TASK ITEM: Could you reproduce the entries exactly, omitting every picture?

(DATA SUPPLIED begins)

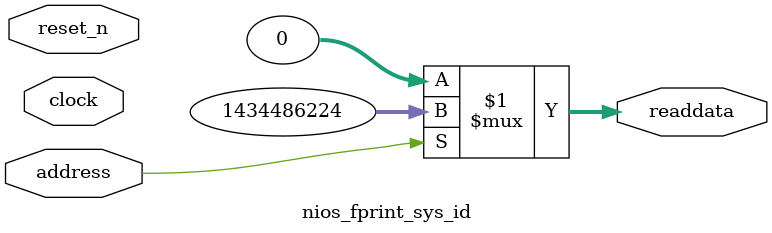
<source format=v>

`timescale 1ns / 1ps
// synthesis translate_on

// turn off superfluous verilog processor warnings 
// altera message_level Level1 
// altera message_off 10034 10035 10036 10037 10230 10240 10030 

module nios_fprint_sys_id (
               // inputs:
                address,
                clock,
                reset_n,

               // outputs:
                readdata
             )
;

  output  [ 31: 0] readdata;
  input            address;
  input            clock;
  input            reset_n;

  wire    [ 31: 0] readdata;
  //control_slave, which is an e_avalon_slave
  assign readdata = address ? 1434486224 : 0;

endmodule




</source>
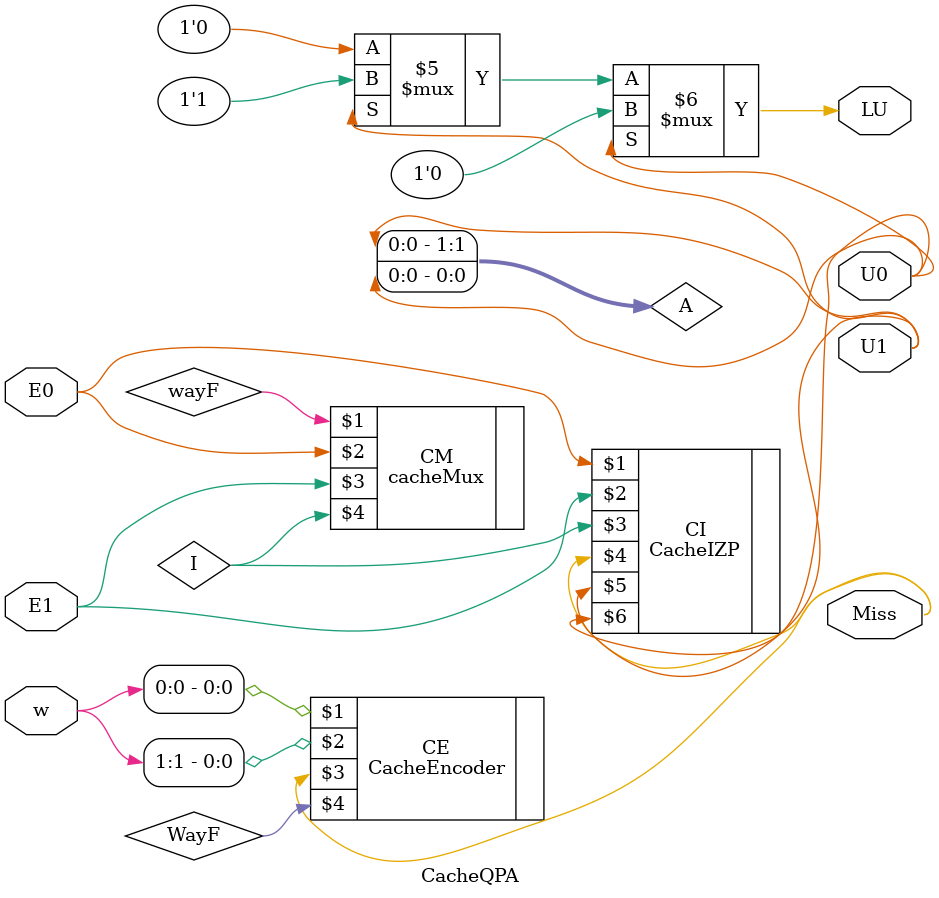
<source format=v>
`timescale 1ns / 1ps


module CacheQPA (input E0,E1, input [1:0]w,output U0,U1,output LU,output Miss);

wire I,WayF;
wire [1:0]A;

CacheIZP 	CI (E0,E1,I,Miss,U0,U1);
CacheEncoder 	CE (w[0],w[1],Miss,WayF);
cacheMux	CM (wayF,E0,E1,I);

assign A[0] = &(U0);
assign A[1] = &(U1);

assign LU = (A[0] == 1'b1) ? 1'b0 : (A[1] == 1'b1) ? 1'b1 : 1'b0;

endmodule

</source>
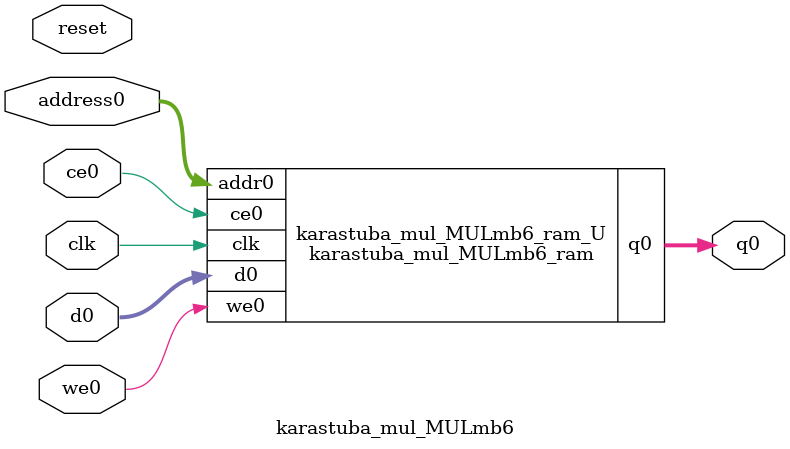
<source format=v>
`timescale 1 ns / 1 ps
module karastuba_mul_MULmb6_ram (addr0, ce0, d0, we0, q0,  clk);

parameter DWIDTH = 32;
parameter AWIDTH = 4;
parameter MEM_SIZE = 16;

input[AWIDTH-1:0] addr0;
input ce0;
input[DWIDTH-1:0] d0;
input we0;
output reg[DWIDTH-1:0] q0;
input clk;

(* ram_style = "distributed" *)reg [DWIDTH-1:0] ram[0:MEM_SIZE-1];




always @(posedge clk)  
begin 
    if (ce0) begin
        if (we0) 
            ram[addr0] <= d0; 
        q0 <= ram[addr0];
    end
end


endmodule

`timescale 1 ns / 1 ps
module karastuba_mul_MULmb6(
    reset,
    clk,
    address0,
    ce0,
    we0,
    d0,
    q0);

parameter DataWidth = 32'd32;
parameter AddressRange = 32'd16;
parameter AddressWidth = 32'd4;
input reset;
input clk;
input[AddressWidth - 1:0] address0;
input ce0;
input we0;
input[DataWidth - 1:0] d0;
output[DataWidth - 1:0] q0;



karastuba_mul_MULmb6_ram karastuba_mul_MULmb6_ram_U(
    .clk( clk ),
    .addr0( address0 ),
    .ce0( ce0 ),
    .we0( we0 ),
    .d0( d0 ),
    .q0( q0 ));

endmodule


</source>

(DATA SUPPLIED ends)

PROBLEM SOLUTION:
<source format=v>

`timescale 1ns / 1ps
// synthesis translate_on

// turn off superfluous verilog processor warnings 
// altera message_level Level1 
// altera message_off 10034 10035 10036 10037 10230 10240 10030 

module nios_fprint_sys_id (
               // inputs:
                address,
                clock,
                reset_n,

               // outputs:
                readdata
             )
;

  output  [ 31: 0] readdata;
  input            address;
  input            clock;
  input            reset_n;

  wire    [ 31: 0] readdata;
  //control_slave, which is an e_avalon_slave
  assign readdata = address ? 1434486224 : 0;

endmodule




</source>
<source format=v>
`timescale 1ns / 1ps


module CacheQPA (input E0,E1, input [1:0]w,output U0,U1,output LU,output Miss);

wire I,WayF;
wire [1:0]A;

CacheIZP 	CI (E0,E1,I,Miss,U0,U1);
CacheEncoder 	CE (w[0],w[1],Miss,WayF);
cacheMux	CM (wayF,E0,E1,I);

assign A[0] = &(U0);
assign A[1] = &(U1);

assign LU = (A[0] == 1'b1) ? 1'b0 : (A[1] == 1'b1) ? 1'b1 : 1'b0;

endmodule

</source>
<source format=v>
`timescale 1 ns / 1 ps
module karastuba_mul_MULmb6_ram (addr0, ce0, d0, we0, q0,  clk);

parameter DWIDTH = 32;
parameter AWIDTH = 4;
parameter MEM_SIZE = 16;

input[AWIDTH-1:0] addr0;
input ce0;
input[DWIDTH-1:0] d0;
input we0;
output reg[DWIDTH-1:0] q0;
input clk;

(* ram_style = "distributed" *)reg [DWIDTH-1:0] ram[0:MEM_SIZE-1];




always @(posedge clk)  
begin 
    if (ce0) begin
        if (we0) 
            ram[addr0] <= d0; 
        q0 <= ram[addr0];
    end
end


endmodule

`timescale 1 ns / 1 ps
module karastuba_mul_MULmb6(
    reset,
    clk,
    address0,
    ce0,
    we0,
    d0,
    q0);

parameter DataWidth = 32'd32;
parameter AddressRange = 32'd16;
parameter AddressWidth = 32'd4;
input reset;
input clk;
input[AddressWidth - 1:0] address0;
input ce0;
input we0;
input[DataWidth - 1:0] d0;
output[DataWidth - 1:0] q0;



karastuba_mul_MULmb6_ram karastuba_mul_MULmb6_ram_U(
    .clk( clk ),
    .addr0( address0 ),
    .ce0( ce0 ),
    .we0( we0 ),
    .d0( d0 ),
    .q0( q0 ));

endmodule


</source>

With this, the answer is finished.